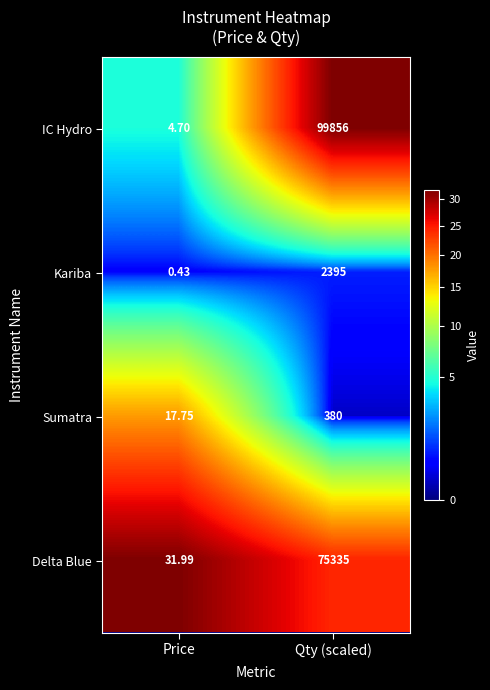

Which label corresponds to the largest value in the chart?

Qty (scaled)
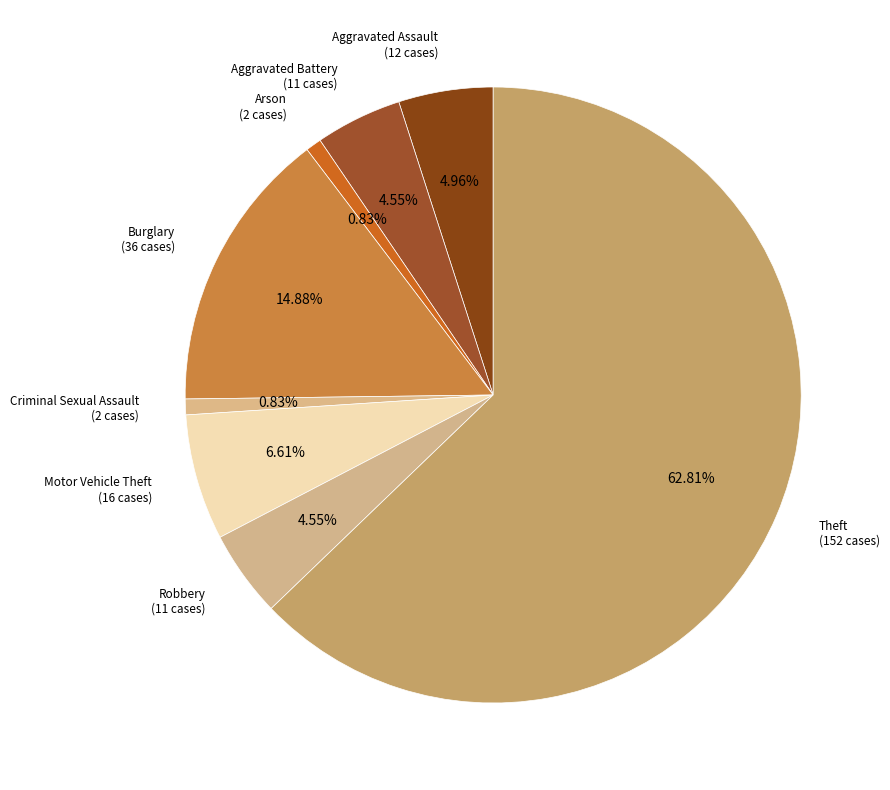

How many slices are in this pie chart?

8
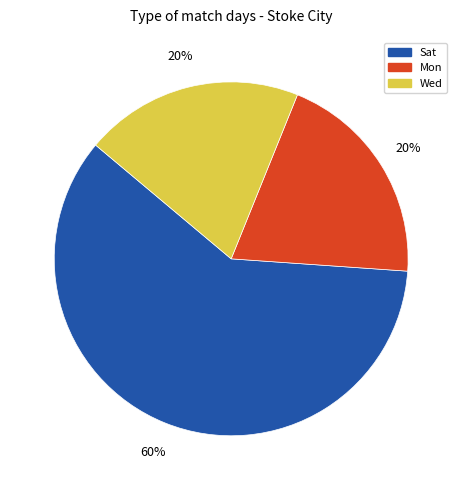

To the nearest percent, what is the combined percentage of Mon and Wed?

40%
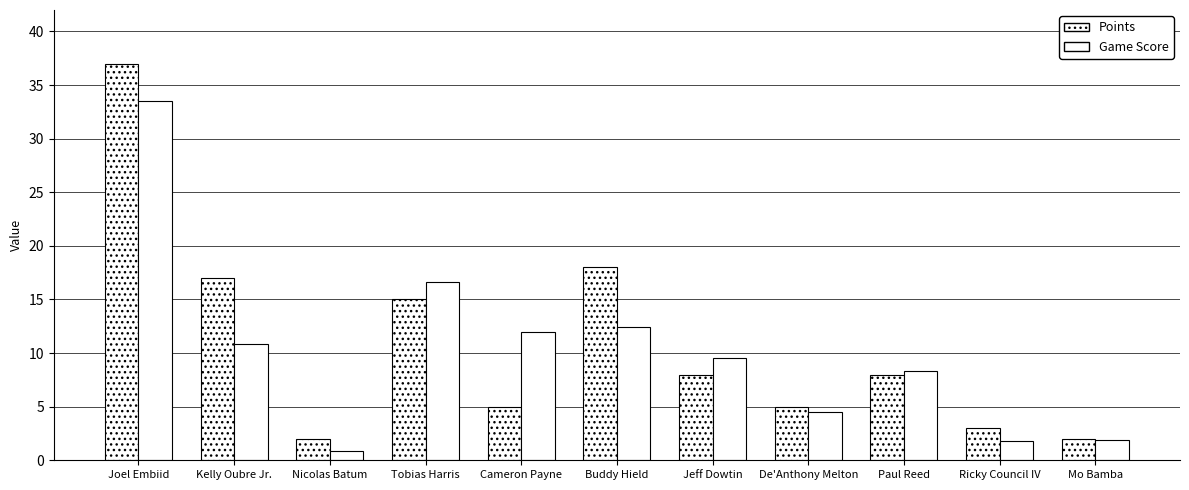

Is it true that Points equals 18.0 at Buddy Hield?

True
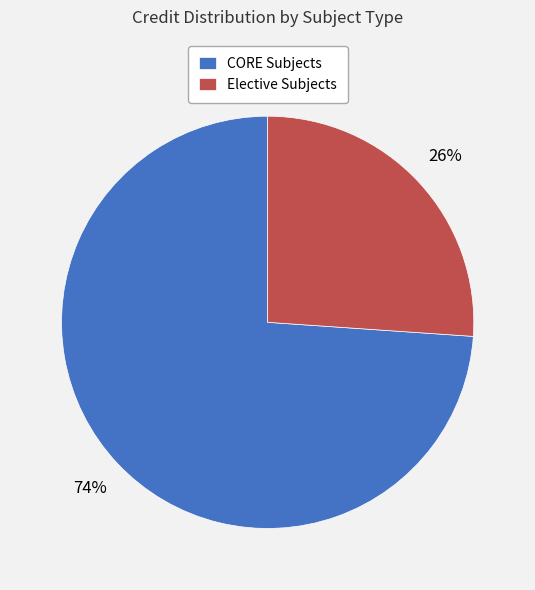

What percentage is the CORE Subjects slice, to the nearest percent?

74%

====

**Exercise**
Rewrite every line of the rows above, replacing each "chart" with "graph" and leaving everything else the same. Leave out the pictures.

**Expected output**
Which label corresponds to the largest value in the graph?

Qty (scaled)

How many slices are in this pie graph?

8

To the nearest percent, what is the combined percentage of Mon and Wed?

40%

Is it true that Points equals 18.0 at Buddy Hield?

True

What percentage is the CORE Subjects slice, to the nearest percent?

74%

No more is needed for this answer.